**Problems**
1. In the home bike workshop article, what are the dimensions of the author's work area?
2. Continue the article on setting up a home bike workshop from its last sentence, keeping its tone and subject.

As a cycling enthusiast, once you venture into the realm of owning more than a few bikes, it usually becomes time to work on them yourself. In this series, we are going to cover the idea of building your own home workshop, matched to the mechanical skills or limits that you have. Most of us will have a limit to the work or maintenance that we want to perform ourselves, leaving the more difficult tasks to the professionals that have the right tools. As we move through the series, we will cover all the areas of bike assembly and maintenance, and the tools needed for each task.

Part 1 will be about the primary tool of a home shop, a space to do the work. Working on a dirty bike in the kitchen will probably not win you any favors from your housemates, so it is important first to establish a place to set up shop. Jump in to the story as we discuss space, work benches, and storage…


Space is the primary thing you need. Having a space for your bike work is essential to keeping tools and bike parts in order, and keeping the rest of your life free from dirt and grease. Most people will choose a garage or a basement, since those areas are better for getting dirty, and you probably store your bike there already. Since my garage is sub-freezing for half the year, I use my basement for a shop. Cycling is a much more compact hobby than say, assembling a kit airplane, so a lot of space is not needed. About 100 square feet is sufficient, my particular area is 12ft wide by 9 feet deep.

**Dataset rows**
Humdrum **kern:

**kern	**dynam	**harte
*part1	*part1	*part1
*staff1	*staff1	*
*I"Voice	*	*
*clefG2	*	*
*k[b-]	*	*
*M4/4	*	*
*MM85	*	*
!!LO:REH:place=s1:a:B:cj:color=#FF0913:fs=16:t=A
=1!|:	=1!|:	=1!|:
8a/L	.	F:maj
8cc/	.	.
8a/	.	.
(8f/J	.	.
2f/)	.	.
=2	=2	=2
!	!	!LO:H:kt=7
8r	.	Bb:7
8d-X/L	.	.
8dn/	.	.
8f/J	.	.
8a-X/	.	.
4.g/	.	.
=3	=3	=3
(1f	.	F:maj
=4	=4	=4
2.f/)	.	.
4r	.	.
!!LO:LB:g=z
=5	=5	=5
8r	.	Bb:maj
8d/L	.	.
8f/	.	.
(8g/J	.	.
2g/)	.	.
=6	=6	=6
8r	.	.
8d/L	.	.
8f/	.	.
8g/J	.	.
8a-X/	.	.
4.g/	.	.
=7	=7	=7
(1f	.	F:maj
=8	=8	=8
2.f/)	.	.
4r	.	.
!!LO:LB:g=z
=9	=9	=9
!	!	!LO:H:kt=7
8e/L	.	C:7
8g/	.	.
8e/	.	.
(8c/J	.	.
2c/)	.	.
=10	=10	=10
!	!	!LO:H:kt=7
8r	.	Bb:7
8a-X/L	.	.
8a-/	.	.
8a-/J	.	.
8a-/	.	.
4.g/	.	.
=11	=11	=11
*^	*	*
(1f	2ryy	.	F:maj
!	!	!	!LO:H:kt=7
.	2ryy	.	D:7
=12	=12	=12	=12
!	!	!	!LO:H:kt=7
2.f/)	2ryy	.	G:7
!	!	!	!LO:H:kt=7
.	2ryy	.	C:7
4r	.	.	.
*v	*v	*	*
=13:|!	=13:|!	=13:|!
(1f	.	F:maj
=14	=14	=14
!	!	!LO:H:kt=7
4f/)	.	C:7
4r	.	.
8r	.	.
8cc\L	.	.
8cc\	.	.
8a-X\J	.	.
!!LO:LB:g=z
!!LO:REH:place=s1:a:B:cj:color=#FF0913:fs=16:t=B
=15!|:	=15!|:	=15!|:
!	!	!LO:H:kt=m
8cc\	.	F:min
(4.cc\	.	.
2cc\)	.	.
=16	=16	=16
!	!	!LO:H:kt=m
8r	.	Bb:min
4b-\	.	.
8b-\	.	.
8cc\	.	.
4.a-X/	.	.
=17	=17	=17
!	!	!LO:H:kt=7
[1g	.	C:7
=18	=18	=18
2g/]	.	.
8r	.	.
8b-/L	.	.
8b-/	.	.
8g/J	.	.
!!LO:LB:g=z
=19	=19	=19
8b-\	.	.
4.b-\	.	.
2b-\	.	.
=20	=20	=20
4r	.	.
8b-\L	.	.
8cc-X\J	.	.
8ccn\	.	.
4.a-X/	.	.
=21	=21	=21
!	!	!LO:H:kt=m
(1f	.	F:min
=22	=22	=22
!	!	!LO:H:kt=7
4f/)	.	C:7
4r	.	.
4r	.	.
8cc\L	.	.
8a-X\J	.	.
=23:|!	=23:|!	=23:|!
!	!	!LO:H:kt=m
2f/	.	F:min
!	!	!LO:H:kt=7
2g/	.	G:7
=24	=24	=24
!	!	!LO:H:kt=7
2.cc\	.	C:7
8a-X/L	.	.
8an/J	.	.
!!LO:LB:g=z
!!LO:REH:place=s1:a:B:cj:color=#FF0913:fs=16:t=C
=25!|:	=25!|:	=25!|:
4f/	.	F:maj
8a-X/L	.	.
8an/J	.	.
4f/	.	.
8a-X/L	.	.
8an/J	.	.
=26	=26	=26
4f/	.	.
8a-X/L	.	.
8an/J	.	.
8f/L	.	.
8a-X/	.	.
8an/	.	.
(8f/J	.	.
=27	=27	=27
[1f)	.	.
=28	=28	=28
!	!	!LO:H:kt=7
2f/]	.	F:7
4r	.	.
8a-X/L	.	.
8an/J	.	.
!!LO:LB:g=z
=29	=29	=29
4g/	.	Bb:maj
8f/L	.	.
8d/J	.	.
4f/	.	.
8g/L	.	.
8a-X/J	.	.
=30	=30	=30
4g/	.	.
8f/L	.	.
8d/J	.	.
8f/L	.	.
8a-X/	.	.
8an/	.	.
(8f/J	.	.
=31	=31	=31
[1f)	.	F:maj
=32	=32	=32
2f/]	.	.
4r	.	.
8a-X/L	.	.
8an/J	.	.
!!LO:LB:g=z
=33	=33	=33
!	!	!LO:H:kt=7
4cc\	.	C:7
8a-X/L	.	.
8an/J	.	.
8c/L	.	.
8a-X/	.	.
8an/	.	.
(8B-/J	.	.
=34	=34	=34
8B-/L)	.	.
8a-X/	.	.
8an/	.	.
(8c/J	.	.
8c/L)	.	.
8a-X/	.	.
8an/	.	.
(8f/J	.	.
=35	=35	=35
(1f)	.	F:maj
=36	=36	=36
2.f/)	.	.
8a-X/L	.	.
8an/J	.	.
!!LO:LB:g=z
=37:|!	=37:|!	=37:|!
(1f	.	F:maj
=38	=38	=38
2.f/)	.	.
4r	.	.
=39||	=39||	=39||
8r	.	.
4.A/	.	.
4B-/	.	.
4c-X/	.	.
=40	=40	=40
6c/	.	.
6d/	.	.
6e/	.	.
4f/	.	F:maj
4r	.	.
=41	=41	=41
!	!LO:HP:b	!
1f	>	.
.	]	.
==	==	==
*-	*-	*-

**Replies**
1. 12 feet wide by 9 feet deep.

2.
A good workbench is a great place to start. A simple bench made from 2x4s is sufficient for bike work, and reasonably affordable. My bench shown above cost around $100, and is 8 feet long, since most of the material is sold in 8 foot sections. It is built with white melamine coated MDF panels for the surface, and self-tapping Spax screws, and it took about 2 hours to create. If you don’t want to venture into woodworking, there are also kits available at most home improvement stores, such as the one shown above that is available from the Home Depot for $69.97. If your walls and/or landlords allow, screwing the table into the wall studs behind it keeps everything very stable.


For storage of parts and gear, Sterilite or Rubbermaid containers work really well. I use clear ones so you can see what is inside them easier. Under the workbench it is easy to add a shelf for the containers, and if more space is needed, inexpensive wire shelving is available from most home improvement or big box stores. To store your bikes, simple vinyl covered hooks also available from these stores easily screw into a wall or ceiling to hang your bikes out of the way.


Peg board is the other storage solution and keeps tools ready for action. By placing your most used items in easy reach, you can be way, way more efficient. Tyler’s work spaces use both options, the standard pressed “wood” pegboard that comes in as large as 4′ x 8′ sheets at the hardware store…


…and the more elegant galvanized steel ones that allow for magnetic storage pods to be used. You’ll find it at Sears occasionally, but your best bet is online with (surprisingly, considering the weight) free shipping.


Spice rack bins make great containers for small bits like cable ferrules, and the magnetic backs keep them in place.

Bikerumor Workshop set up (2)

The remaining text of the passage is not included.